The platform is a mix of tools as Eclipse plugins and web 2.0 pages, and offers all the basic features - as described by IBM- to:
- Support seamless integration of tasks across the software lifecycle.
- Facilitate team collaboration and coordination throughout the software lifecycle.
- Provide an extensible platform.
- Help teams build software more effectively.
- Support globally distributed development teams.
- Provide solutions scalable from small teams up through large enterprises.
- Maintain audit trails and automate bookkeeping so that teams are accountable.
- Support UI integrations (IDE, web browser, etc.) that fit the needs of customers.
- Foster a broad ecosystem of tool providers, including independent software vendors (ISVs).
- Make software development more enjoyable.
The Jazz Platform's principal role is to provide tool writers with mechanisms to use, and rules to follow, that lead to seamlessly-integrated lifecycle tools. These mechanisms are exposed via well-defined APIs. The Jazz Platform also provides useful building blocks and frameworks that facilitate developing new tools.

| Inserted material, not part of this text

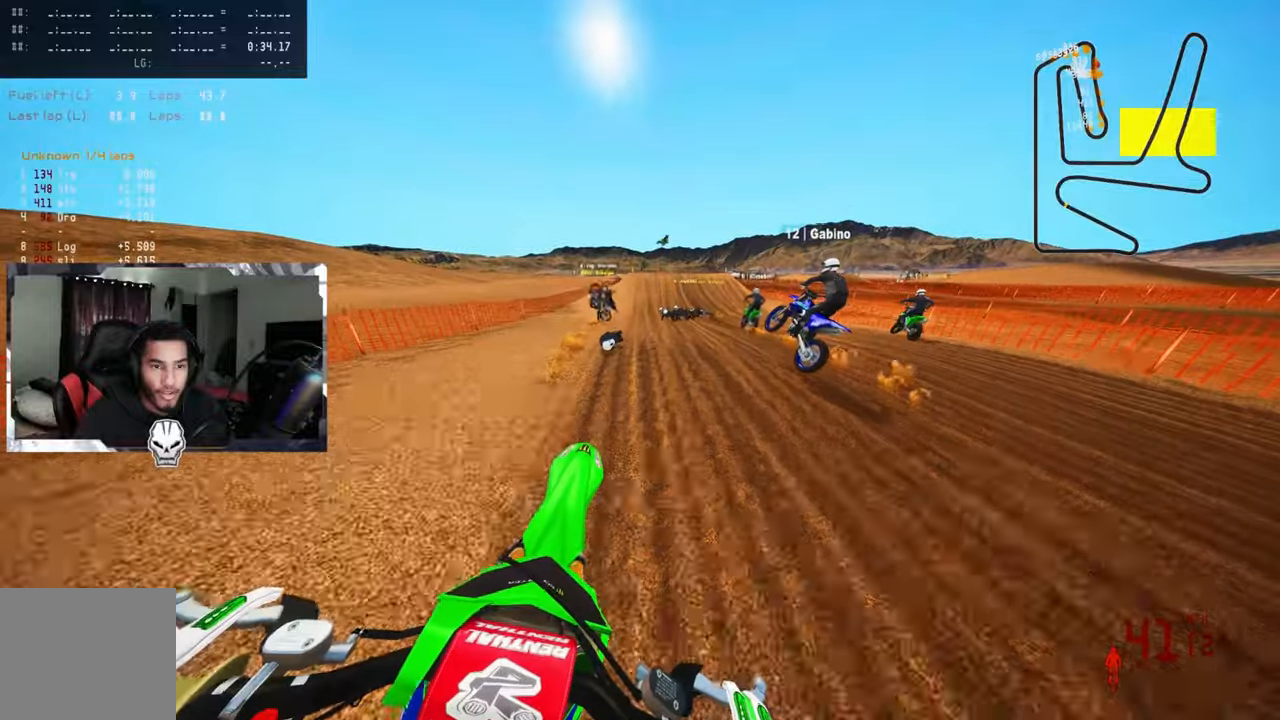
{"buttons": ["R2"], "left_stick": "up", "right_stick": "center", "events": [[50, "R2", "up"], [67, "R2", "down"], [217, "right_stick", "center"], [383, "CROSS", "down"], [467, "CROSS", "up"]]}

A diagram is often the best means to quickly understand an architecture :
I tested Jazz as early adopter one year ago, and I thought then it was a very promising platform built uppon a solid conceptual model and prooved tools. I've not yet tested the first occurence of Team Concert, but I'll do it quite soon. My opinion is that the platform aims relative big projects with many developpers working together in a collaborative way, i.e. under a customizable agile approach. The result is a relative consequent tool which needs to be administered and planned in the company organization as we have to administer SCM tools in big organizations. It is obviously not a drawback, but you have to take this data into account.